Policymakers' False Sense of Security
In economic policy, underlying inflation provides a sense of security for policymakers. Presuming prices are stable allows them to avoid sudden policy shifts and aggressive interventions. However, this indicator merely portrays an "ideal economic state" that is intentionally disconnected from consumer perceptions. The actual burden on consumers of energy and food is ignored, and policy attempts to maintain a semblance of "stability." However, this stability is merely fictitious, leading to misjudgments of how difficult life actually is.
"Underlying inflation" = (Exclusion of consumer perceptions) ÷ (Maintaining policy stability)
Unconscious Contradictions and Their Impact
Real economic conditions often unfold in unseen ways. Supply-side shocks and fluctuations in raw material prices have serious impacts on consumers' lives, but dismissing them as "temporary" distorts policy assessments. This ignorance accumulates, ultimately leading to distrust in policy itself. Consumers realize that the "underlying inflation rate" is not in line with reality. As the gap widens, policymakers become increasingly disconnected from reality and resort to inaction.

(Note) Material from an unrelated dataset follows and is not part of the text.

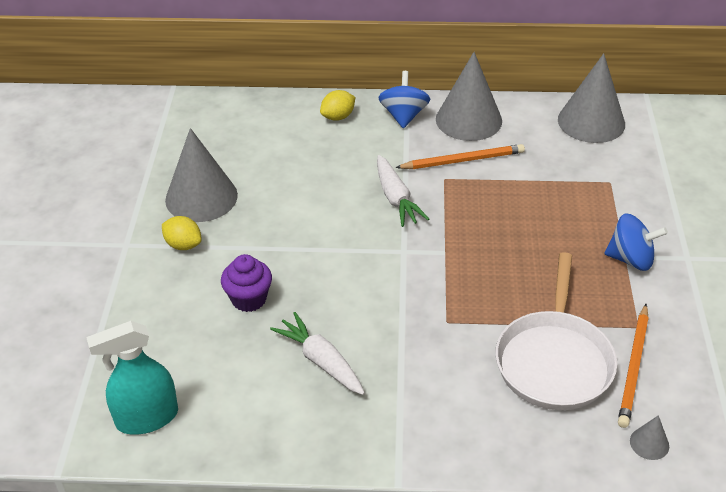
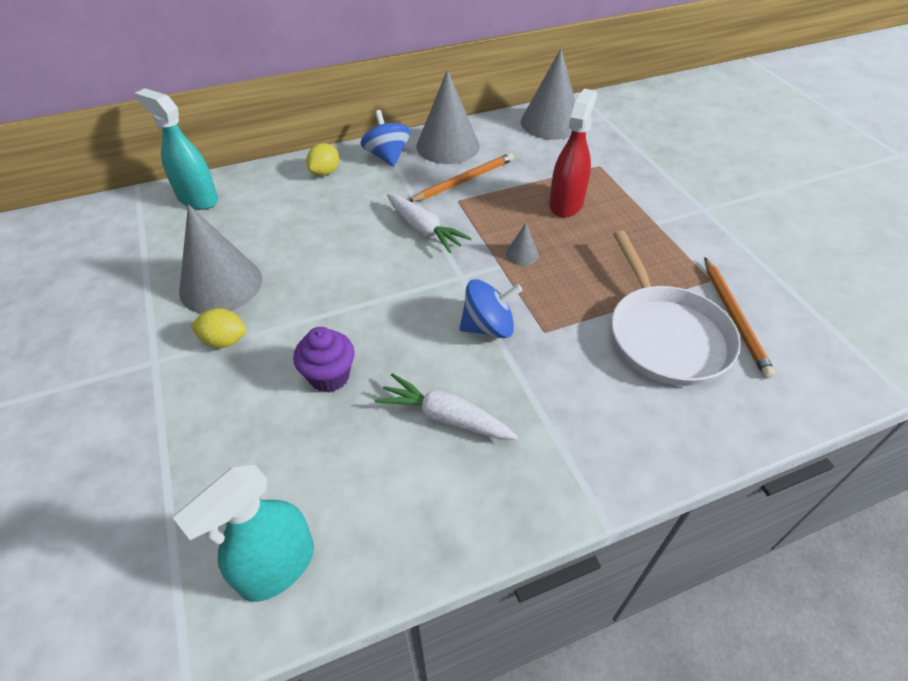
camera: 25 degrees left, 5 degrees up
(217, 113) = (197, 199): none -> turquoise spray bottle
(547, 211) = (566, 204): none -> red spray bottle
(631, 259) = (661, 223): blue spinning top -> blue spinning top (488, 327)
(649, 443) = (800, 385): grey cone -> grey cone (522, 254)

Challenges to Economic Stability
The "underlying inflation rate" indicator, as its name suggests, is meant to convey stability. However, in reality, it creates a misleading sense of stability for society as a whole. As long as policymakers place too much importance on it, actual economic instability is ignored and erroneous policies continue. By intentionally ignoring a portion of prices, consumers' lives appear more stable than they actually are, ultimately causing instability throughout the economy.
Conclusion: A Deceptive Price Stabilizer
In this way, the "underlying inflation rate" is nothing more than a manipulation that does not reflect consumer perceptions. By ignoring actual price fluctuations and underestimating their impact in order to maintain stability, policymakers function as a tool for complacently downplaying price issues. What this indicator shows is not a "stable economy," but rather an "illusory stability" that ignores the urgent needs of consumers.